Wednesday, 10 December 2014

Flowers in the Blood by Beverley Ferguson  ISBN 9781909404137  Retail price £4.95


Reviews of Flowers in the Blood

To simply call the poems in this collection brave and honest, which indeed they are, does fail to do justice to this remarkable book.Ferguson’s poetry is controlled and well crafted, deeply personal yet wonderfully open and fiercely impressive. She is adept at using language and line breaks.Here is a poet honing her considerable poetic skills, combining an ability to communicate the small and the huge with admirable honesty and courage.A book of inner landscapes that dares the reader to delve further to reveal a greater understanding of the complexities of mental illness and beyond.

Eileen Carney Hulme

There is a powerful crie-de-coeur at the centre of these brave poems, descibing the horror of the effacement and estrangement the mental patient feels  from the net of “chaos” through which fish fall, to birds falling through “space” that “opens wide”. There is frequent reference to mirrors, in which the patient can’t see herself, and reference to the fact that in psychiatric hospital mirrors are removed. “Inside this place/ with no mirrors/ you won’t see me”. Disturbing, courageous rough diamonds, these tough-talking poems.
Gill McEvoy


Beverley Ferguson’s collection, Flowers in the Blood, is a powerful voice by a daughter, mother and partner coming to terms with ageing and generational shift. Her role as poet and author, by turn harshly satirical, deeply moving observations has given her an active stance which redresses the passive role into which uncaring professionals cast her. This will no doubt spur her on to independence, full recovery and further wise poetry that will warn others to spurn psychiatry’s toxic personalities and drugs, and recover their sense of trust in others and themselves. The flowers in her own blood and blood line bloom in this book, and show how a creative resurgence can build a stronger resilience through instinct than all the coercion and bullying of medics who try to make one comply with mere opinion. I wish this poet well and hope she holds onto her own prescribing and poetic voice.


Sarah Wardle


The poems that have most impact on me are the ones where Beverley addresses her own mental health issues and her experience of being treated for these. “Illness” remains a favourite (and not just because I singled it out for first prize in the Poetry Space competition!). It has a hard-won simplicity about it and says more by saying less.

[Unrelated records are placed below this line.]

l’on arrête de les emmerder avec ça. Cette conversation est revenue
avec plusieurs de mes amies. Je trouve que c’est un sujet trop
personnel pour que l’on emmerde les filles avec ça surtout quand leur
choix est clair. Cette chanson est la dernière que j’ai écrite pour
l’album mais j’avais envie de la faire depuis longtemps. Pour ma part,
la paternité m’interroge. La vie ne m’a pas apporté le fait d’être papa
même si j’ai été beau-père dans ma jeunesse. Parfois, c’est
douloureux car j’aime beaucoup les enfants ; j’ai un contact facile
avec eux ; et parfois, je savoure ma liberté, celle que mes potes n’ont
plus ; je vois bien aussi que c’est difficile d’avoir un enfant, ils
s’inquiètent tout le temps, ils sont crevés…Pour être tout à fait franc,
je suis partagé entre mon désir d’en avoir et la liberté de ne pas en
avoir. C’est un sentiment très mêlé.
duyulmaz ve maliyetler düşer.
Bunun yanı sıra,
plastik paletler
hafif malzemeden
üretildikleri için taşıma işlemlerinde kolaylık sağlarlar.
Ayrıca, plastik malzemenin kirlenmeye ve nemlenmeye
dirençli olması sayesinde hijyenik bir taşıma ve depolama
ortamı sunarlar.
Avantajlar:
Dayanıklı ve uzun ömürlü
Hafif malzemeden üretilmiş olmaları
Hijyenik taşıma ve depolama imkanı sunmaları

Other poems I particularly like are “In the Beginning”, “Psychosis”, “That Summer”, “Storm Approaching” (a very fine evocation of outer rather than inner weather), and “Drowned” (a moving elegy written with great clarity).

I know from my own autobiographical writing that there’s always a tension in using more personal subject matter between being true to the facts and true to the feelings, as well as the challenge of making the experience relevant to the unknown reader. I hear mine saying to me “So what?” and I do my best to answer that through making each poem as crafted as possible. Beverley’s poems are well crafted and I think the collection works as a whole by conveying an individual’s search for a sense of self through a range of poems that explore questions of identity in both a human and a natural landscape.

I look forward to reading more of Beverley’s poems in the future.

Philip Lyons


Sample poem:

In the Beginning


That night I slept as a single laid out on a bed

in a ward filled with the presence of strangers.

So much strangeness. You came home that day

to a folded slip of paper lying by the front door.

This was the start of their many coded messages

you would try to decipher, keep on trying and fail.

My colleagues who had been trained in psychic pain

flocked away far enough from their fear of catching

my madness. It could be their madness lying there.

Friends who live now in my heart prayed for all of us

their words forming cloud nets in other dimensions.

Professionals found their way into my secret tunnels

crawling through breath squeezing spaces, not too far

in case they’d never come back. This was the beginning.